- EXERCISE DESCRIPTION: Take each line of the data that contains the string "SQUARE" and copy it.
# # # # #
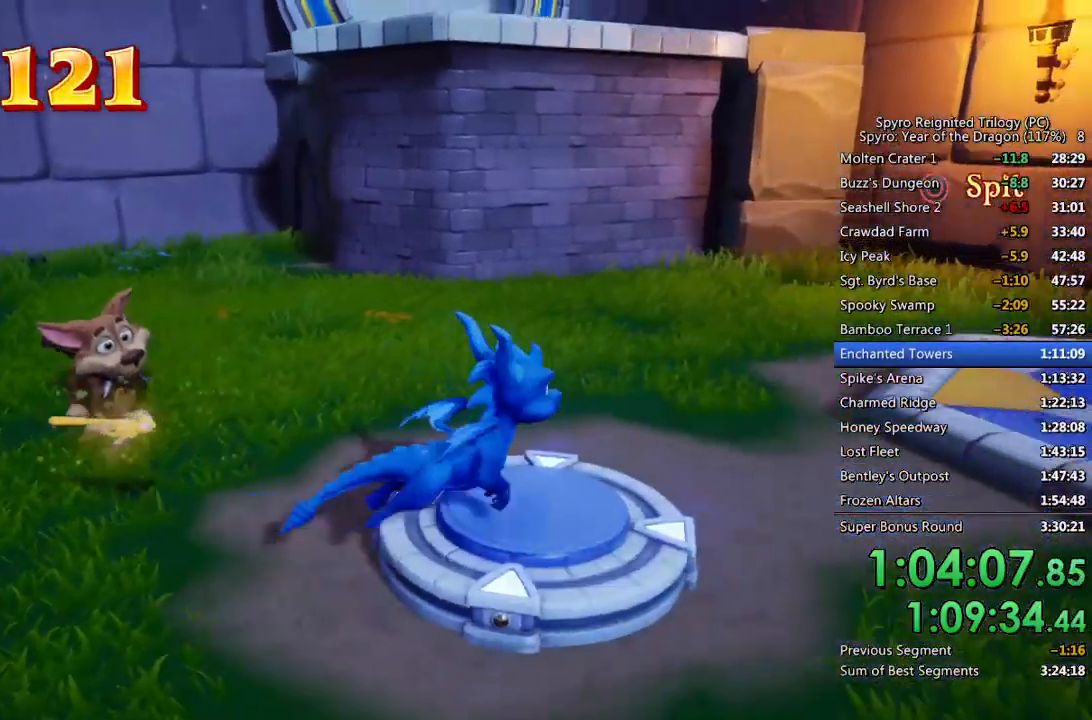
{"buttons": [], "left_stick": "center", "right_stick": "center", "events": [[17, "right_stick", "center"], [200, "left_stick", "up"], [300, "left_stick", "center"], [367, "TRIANGLE", "down"], [467, "TRIANGLE", "up"]]}
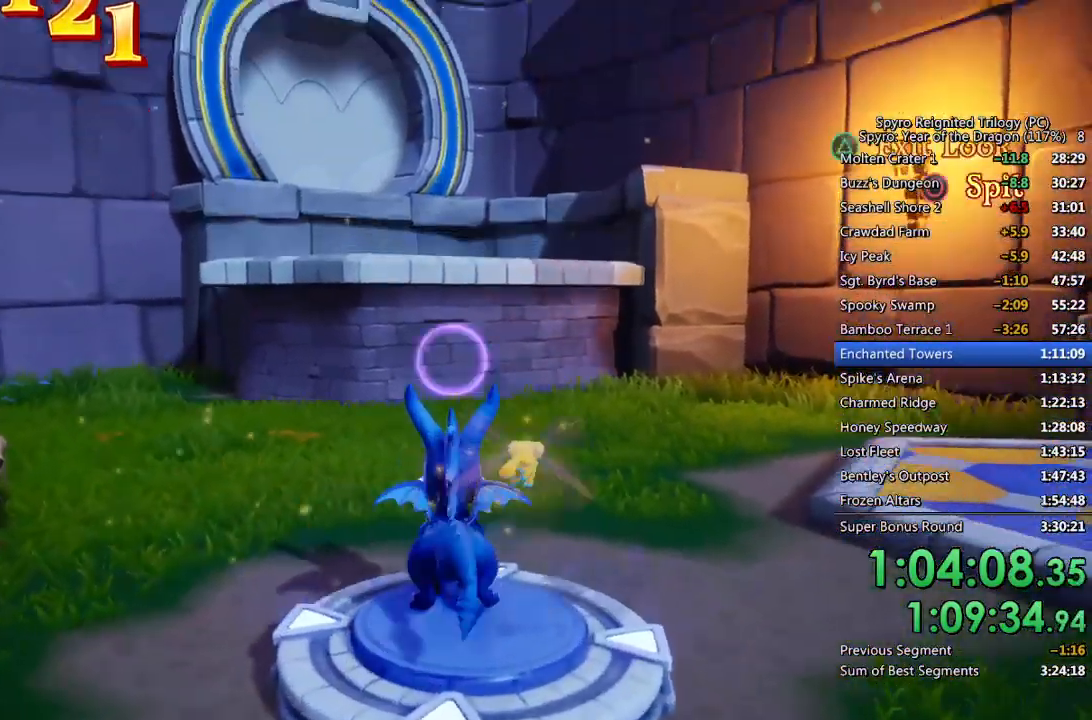
{"buttons": [], "left_stick": "up", "right_stick": "center", "events": [[217, "left_stick", "up-left"], [283, "left_stick", "center"], [450, "left_stick", "up"]]}
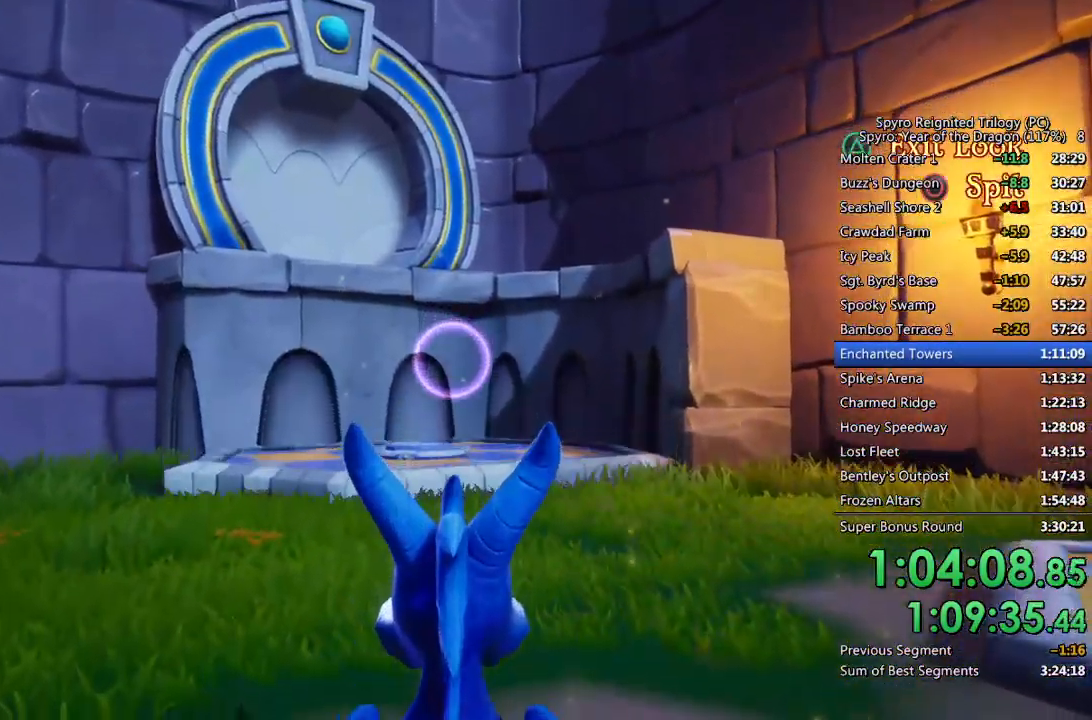
{"buttons": [], "left_stick": "center", "right_stick": "center", "events": [[17, "left_stick", "center"]]}
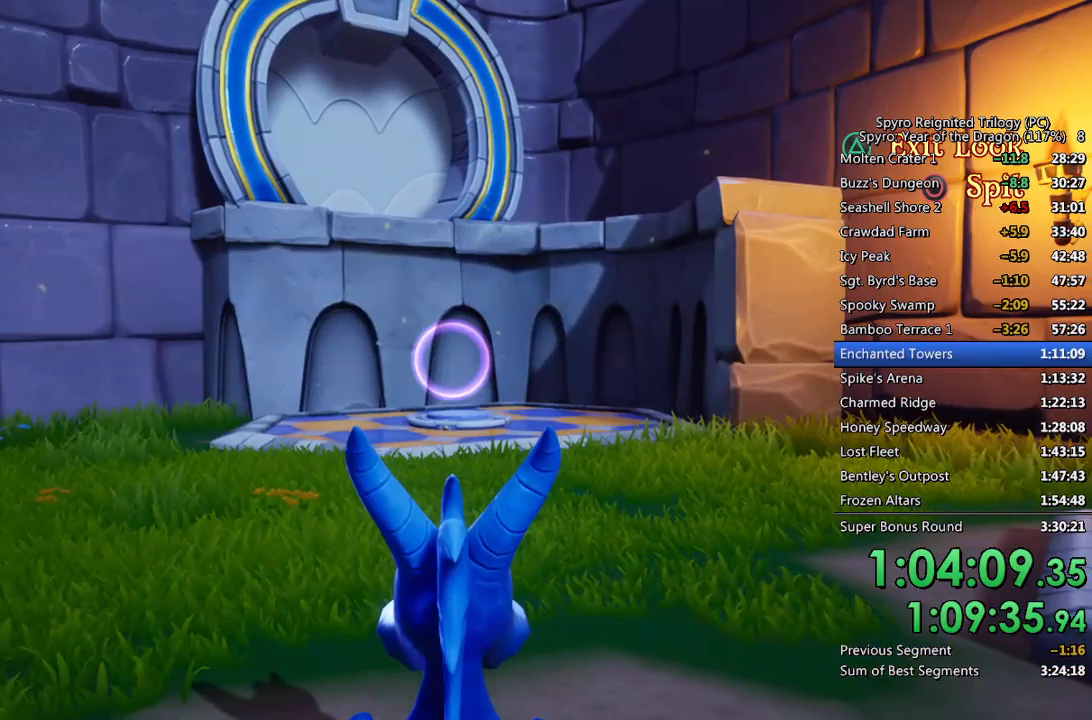
{"buttons": ["TRIANGLE"], "left_stick": "center", "right_stick": "center", "events": [[200, "CIRCLE", "down"], [267, "CIRCLE", "up"], [483, "TRIANGLE", "down"]]}
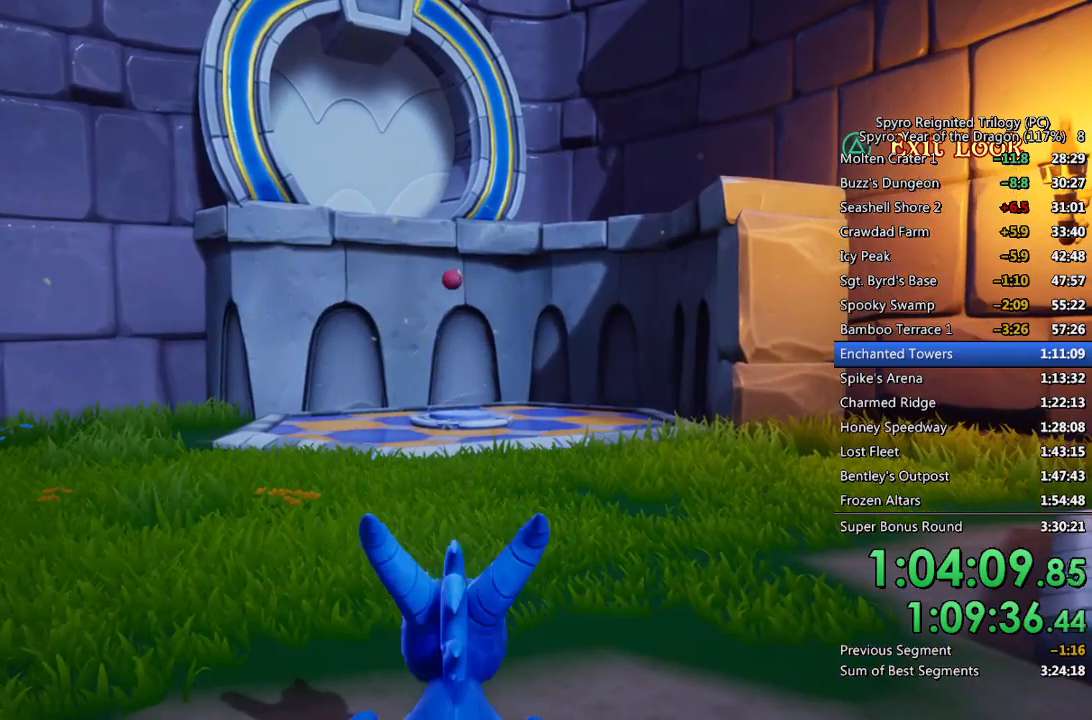
{"buttons": [], "left_stick": "center", "right_stick": "center", "events": [[83, "TRIANGLE", "up"]]}
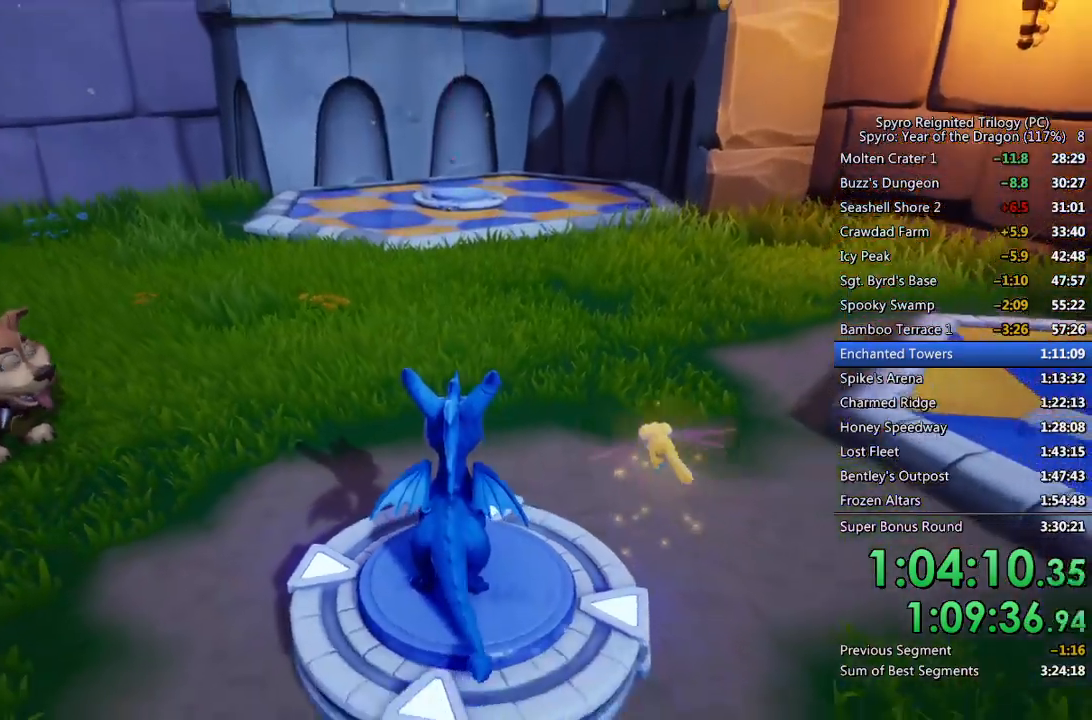
{"buttons": ["SQUARE"], "left_stick": "up", "right_stick": "center", "events": [[400, "left_stick", "up"], [467, "SQUARE", "down"]]}
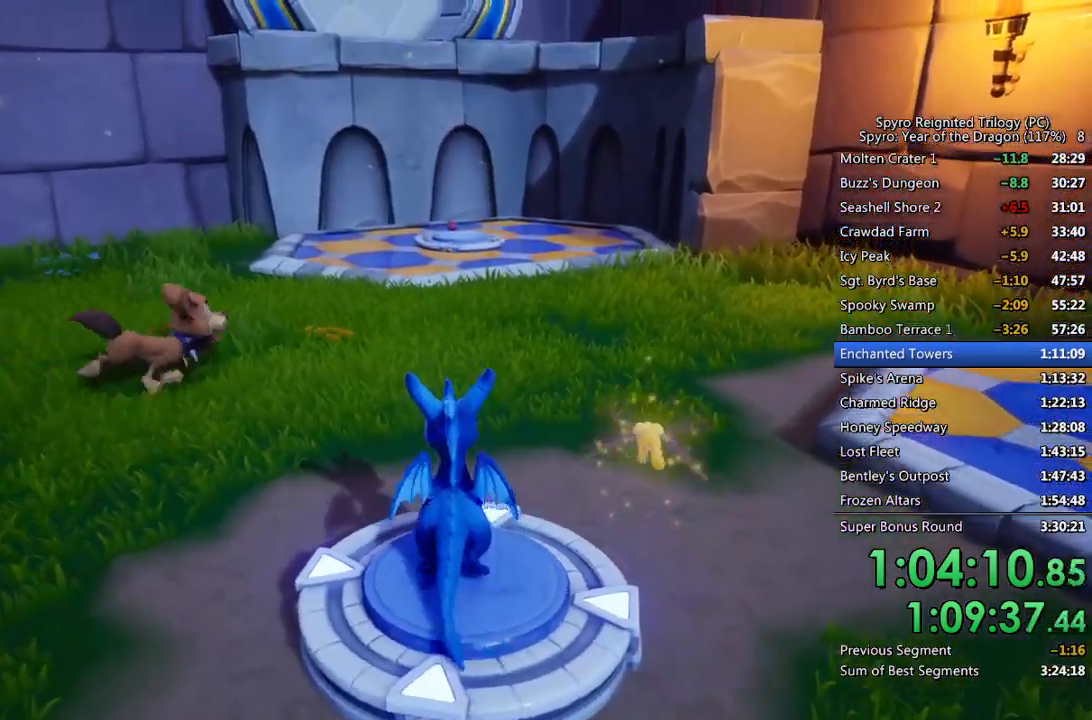
{"buttons": ["CROSS", "SQUARE"], "left_stick": "up", "right_stick": "center", "events": [[167, "left_stick", "up-right"], [300, "left_stick", "up"], [350, "CROSS", "down"]]}
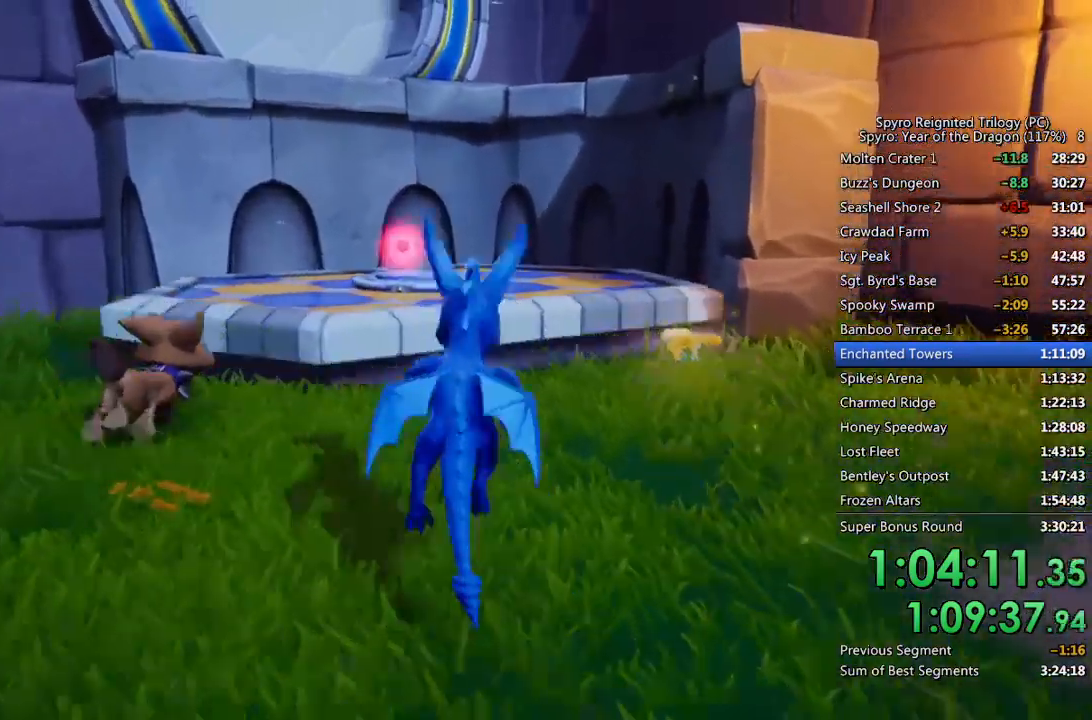
{"buttons": [], "left_stick": "up", "right_stick": "center", "events": [[350, "CROSS", "up"], [350, "SQUARE", "up"]]}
# # # # #
- RESULT OF THE TASK:
{"buttons": ["SQUARE"], "left_stick": "up", "right_stick": "center", "events": [[400, "left_stick", "up"], [467, "SQUARE", "down"]]}
{"buttons": ["CROSS", "SQUARE"], "left_stick": "up", "right_stick": "center", "events": [[167, "left_stick", "up-right"], [300, "left_stick", "up"], [350, "CROSS", "down"]]}
{"buttons": [], "left_stick": "up", "right_stick": "center", "events": [[350, "CROSS", "up"], [350, "SQUARE", "up"]]}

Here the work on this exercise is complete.